Sorry about the rant 😉

ps: with regard to photoshop. I have no problem with it per se, but it does annoy me when people print out their latest abomination and cheerfully remark that they wouldn’t be able to repeat the picture since they ‘were just messing about’. That’s not art, that’s mindless button-pushing. A monkey could do that (an infinite number of monkeys would be able to do rather better I fear)

So, the journey continues…

I now have some filmholders (double-darkslides) to go with my recently-purchased MPP Micro-Technical camera. I bought the camera at a camera fair just before Christmas and spent a few contented hours getting the shutter up to scratch and making a temporary ground-glass screen.

Having bought some film (which arrived before Christmas too) I have been champing at the bit somewhat – unable to take pictures without darkslides (I should have got some filmholders with the camera, but the seller said that he was going to send them on – they have now arrived!). This has meant that I have been able to read up on and experiment with the effects of the camera movements.

I think that this weekend I will do a few portraits of my sister’s family before they emigrate to Australia on June 22nd… and hope I don’t mess up the processing!


I probably have too many cameras. There, I’ve said it. I cannot possibly use all of them all of the time, but I do use all of them some of the time.

I have been wondering about getting a digital SLR, since it would give me more scope for experimentation (at least the feedback loop is much shorter), but have simultaneously been feeling the pull of yet another film format – this time large format (LF). LF cameras use sheet film rather than roll film, generally have a negative bigger than 6cm x 9cm, and offer all sorts of exciting movements, where the relative positions of lens and film can be moved around.

Last Sunday, the large-format pull won. I picked up a Mark VI MPP Micro-Technical camera from the Boston Spa camera fair. The price was good, but there are some caveats: There was no ground-glass screen, the shutter was erratic and the cosmetic condition left something to be desired. However, this is a complete camera and has set me back about half what I was expecting (looking at ebay etc.).
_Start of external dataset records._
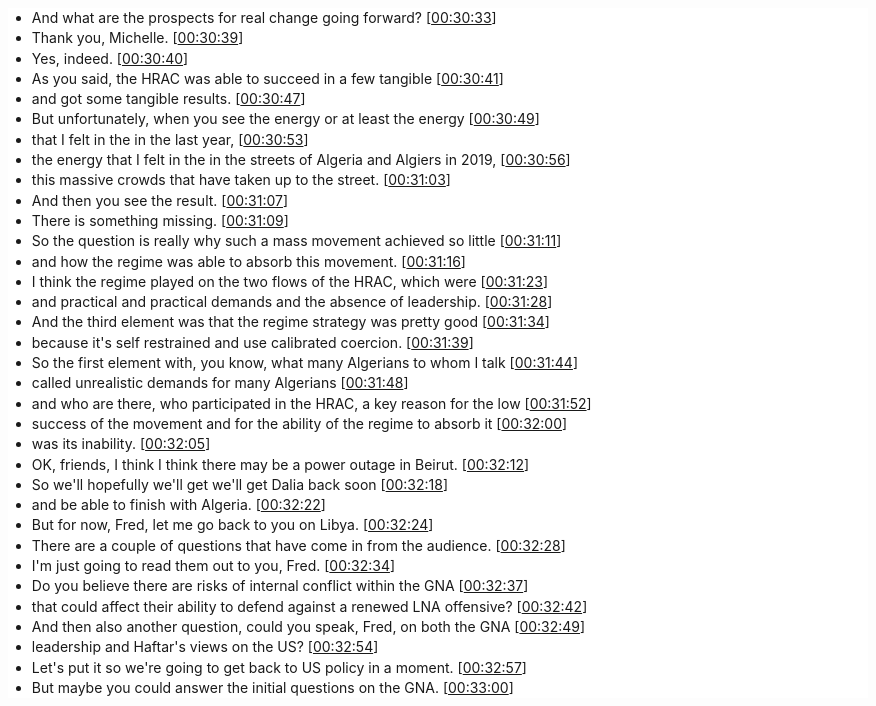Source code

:*  And what are the prospects for real change going forward? [[00:30:33](https://www.youtube.com/watch?v=wefEYD-qcIU&t=1833.62s)]
*  Thank you, Michelle. [[00:30:39](https://www.youtube.com/watch?v=wefEYD-qcIU&t=1839.3s)]
*  Yes, indeed. [[00:30:40](https://www.youtube.com/watch?v=wefEYD-qcIU&t=1840.6599999999999s)]
*  As you said, the HRAC was able to succeed in a few tangible [[00:30:41](https://www.youtube.com/watch?v=wefEYD-qcIU&t=1841.86s)]
*  and got some tangible results. [[00:30:47](https://www.youtube.com/watch?v=wefEYD-qcIU&t=1847.06s)]
*  But unfortunately, when you see the energy or at least the energy [[00:30:49](https://www.youtube.com/watch?v=wefEYD-qcIU&t=1849.06s)]
*  that I felt in the in the last year, [[00:30:53](https://www.youtube.com/watch?v=wefEYD-qcIU&t=1853.86s)]
*  the energy that I felt in the in the streets of Algeria and Algiers in 2019, [[00:30:56](https://www.youtube.com/watch?v=wefEYD-qcIU&t=1856.66s)]
*  this massive crowds that have taken up to the street. [[00:31:03](https://www.youtube.com/watch?v=wefEYD-qcIU&t=1863.5400000000002s)]
*  And then you see the result. [[00:31:07](https://www.youtube.com/watch?v=wefEYD-qcIU&t=1867.8600000000001s)]
*  There is something missing. [[00:31:09](https://www.youtube.com/watch?v=wefEYD-qcIU&t=1869.46s)]
*  So the question is really why such a mass movement achieved so little [[00:31:11](https://www.youtube.com/watch?v=wefEYD-qcIU&t=1871.14s)]
*  and how the regime was able to absorb this movement. [[00:31:16](https://www.youtube.com/watch?v=wefEYD-qcIU&t=1876.1000000000001s)]
*  I think the regime played on the two flows of the HRAC, which were [[00:31:23](https://www.youtube.com/watch?v=wefEYD-qcIU&t=1883.86s)]
*  and practical and practical demands and the absence of leadership. [[00:31:28](https://www.youtube.com/watch?v=wefEYD-qcIU&t=1888.58s)]
*  And the third element was that the regime strategy was pretty good [[00:31:34](https://www.youtube.com/watch?v=wefEYD-qcIU&t=1894.1799999999998s)]
*  because it's self restrained and use calibrated coercion. [[00:31:39](https://www.youtube.com/watch?v=wefEYD-qcIU&t=1899.1399999999999s)]
*  So the first element with, you know, what many Algerians to whom I talk [[00:31:44](https://www.youtube.com/watch?v=wefEYD-qcIU&t=1904.1s)]
*  called unrealistic demands for many Algerians [[00:31:48](https://www.youtube.com/watch?v=wefEYD-qcIU&t=1908.6599999999999s)]
*  and who are there, who participated in the HRAC, a key reason for the low [[00:31:52](https://www.youtube.com/watch?v=wefEYD-qcIU&t=1912.74s)]
*  success of the movement and for the ability of the regime to absorb it [[00:32:00](https://www.youtube.com/watch?v=wefEYD-qcIU&t=1920.34s)]
*  was its inability. [[00:32:05](https://www.youtube.com/watch?v=wefEYD-qcIU&t=1925.06s)]
*  OK, friends, I think I think there may be a power outage in Beirut. [[00:32:12](https://www.youtube.com/watch?v=wefEYD-qcIU&t=1932.74s)]
*  So we'll hopefully we'll get we'll get Dalia back soon [[00:32:18](https://www.youtube.com/watch?v=wefEYD-qcIU&t=1938.34s)]
*  and be able to finish with Algeria. [[00:32:22](https://www.youtube.com/watch?v=wefEYD-qcIU&t=1942.6599999999999s)]
*  But for now, Fred, let me go back to you on Libya. [[00:32:24](https://www.youtube.com/watch?v=wefEYD-qcIU&t=1944.82s)]
*  There are a couple of questions that have come in from the audience. [[00:32:28](https://www.youtube.com/watch?v=wefEYD-qcIU&t=1948.8999999999999s)]
*  I'm just going to read them out to you, Fred. [[00:32:34](https://www.youtube.com/watch?v=wefEYD-qcIU&t=1954.02s)]
*  Do you believe there are risks of internal conflict within the GNA [[00:32:37](https://www.youtube.com/watch?v=wefEYD-qcIU&t=1957.22s)]
*  that could affect their ability to defend against a renewed LNA offensive? [[00:32:42](https://www.youtube.com/watch?v=wefEYD-qcIU&t=1962.1s)]
*  And then also another question, could you speak, Fred, on both the GNA [[00:32:49](https://www.youtube.com/watch?v=wefEYD-qcIU&t=1969.9399999999998s)]
*  leadership and Haftar's views on the US? [[00:32:54](https://www.youtube.com/watch?v=wefEYD-qcIU&t=1974.4199999999998s)]
*  Let's put it so we're going to get back to US policy in a moment. [[00:32:57](https://www.youtube.com/watch?v=wefEYD-qcIU&t=1977.6999999999998s)]
*  But maybe you could answer the initial questions on the GNA. [[00:33:00](https://www.youtube.com/watch?v=wefEYD-qcIU&t=1980.82s)]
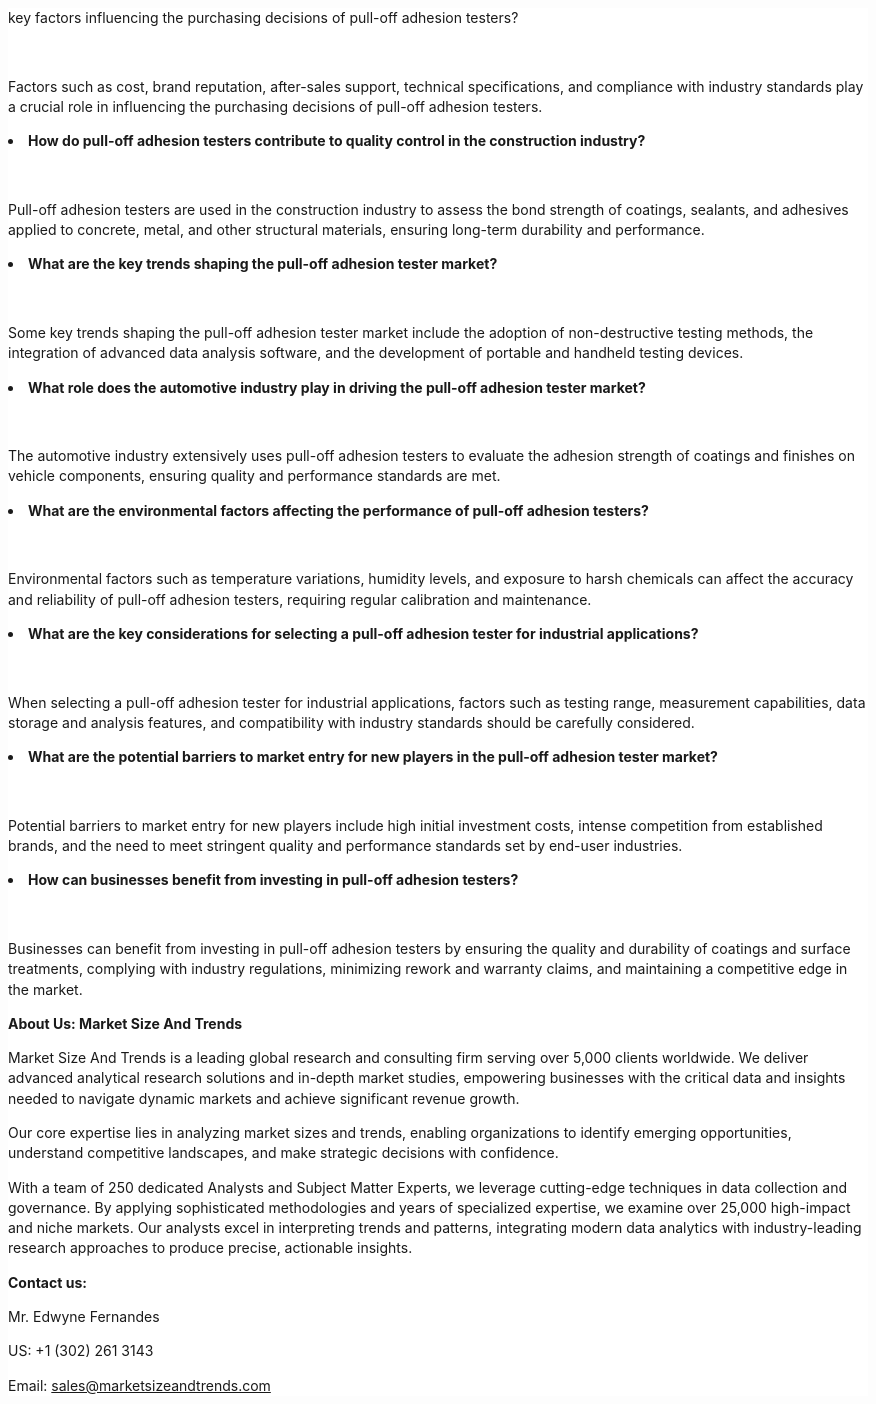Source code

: key factors influencing the purchasing decisions of pull-off adhesion testers?</strong></li>        <p>&nbsp;</p><p>Factors such as cost, brand reputation, after-sales support, technical specifications, and compliance with industry standards play a crucial role in influencing the purchasing decisions of pull-off adhesion testers.</p>    <li><strong>How do pull-off adhesion testers contribute to quality control in the construction industry?</strong></li>        <p>&nbsp;</p><p>Pull-off adhesion testers are used in the construction industry to assess the bond strength of coatings, sealants, and adhesives applied to concrete, metal, and other structural materials, ensuring long-term durability and performance.</p>    <li><strong>What are the key trends shaping the pull-off adhesion tester market?</strong></li>        <p>&nbsp;</p><p>Some key trends shaping the pull-off adhesion tester market include the adoption of non-destructive testing methods, the integration of advanced data analysis software, and the development of portable and handheld testing devices.</p>    <li><strong>What role does the automotive industry play in driving the pull-off adhesion tester market?</strong></li>        <p>&nbsp;</p><p>The automotive industry extensively uses pull-off adhesion testers to evaluate the adhesion strength of coatings and finishes on vehicle components, ensuring quality and performance standards are met.</p>    <li><strong>What are the environmental factors affecting the performance of pull-off adhesion testers?</strong></li>        <p>&nbsp;</p><p>Environmental factors such as temperature variations, humidity levels, and exposure to harsh chemicals can affect the accuracy and reliability of pull-off adhesion testers, requiring regular calibration and maintenance.</p>    <li><strong>What are the key considerations for selecting a pull-off adhesion tester for industrial applications?</strong></li>        <p>&nbsp;</p><p>When selecting a pull-off adhesion tester for industrial applications, factors such as testing range, measurement capabilities, data storage and analysis features, and compatibility with industry standards should be carefully considered.</p>    <li><strong>What are the potential barriers to market entry for new players in the pull-off adhesion tester market?</strong></li>        <p>&nbsp;</p><p>Potential barriers to market entry for new players include high initial investment costs, intense competition from established brands, and the need to meet stringent quality and performance standards set by end-user industries.</p>    <li><strong>How can businesses benefit from investing in pull-off adhesion testers?</strong></li>        <p>&nbsp;</p><p>Businesses can benefit from investing in pull-off adhesion testers by ensuring the quality and durability of coatings and surface treatments, complying with industry regulations, minimizing rework and warranty claims, and maintaining a competitive edge in the market.</p></ol></p><p><strong>About Us:&nbsp;Market Size And Trends</strong></p><p>Market Size And Trends&nbsp;is a leading global research and consulting firm serving over 5,000 clients worldwide. We deliver advanced analytical research solutions and in-depth market studies, empowering businesses with the critical data and insights needed to navigate dynamic markets and achieve significant revenue growth.</p><p>Our core expertise lies in analyzing market sizes and trends, enabling organizations to identify emerging opportunities, understand competitive landscapes, and make strategic decisions with confidence.</p><p>With a team of 250 dedicated Analysts and Subject Matter Experts, we leverage cutting-edge techniques in data collection and governance. By applying sophisticated methodologies and years of specialized expertise, we examine over 25,000 high-impact and niche markets. Our analysts excel in interpreting trends and patterns, integrating modern data analytics with industry-leading research approaches to produce precise, actionable insights.</p><p><strong>Contact us:</strong></p><p>Mr. Edwyne Fernandes</p><p>US: +1 (302) 261 3143</p><p>Email: <a href="mailto:sales@marketsizeandtrends.com">sales@marketsizeandtrends.com</a>&nbsp;</p>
The digital SLR will have to wait…

However, as I said at the top – I have too many cameras. I managed to offload one of my cameras to the guy who I bought the MPP from, but he wouldn’t take two of the others I had with me. Still, that retained equilibrium in the camera count.

Until Wednesday, when my local camera club had an auction to raise funds for the club… The idea being that people bring in their unwanted photo gear and auction it – all proceeds going to the club funds. I spent a whopping £11 and picked up 11 rolls of 120 film, an unopened pack of 12×16″ black and white photo paper, various darkroom odds and ends, and…. another camera. A Yashica-Mat TLR from around 1960. Perfect condition, and only a fiver.

I really must stop buying these things!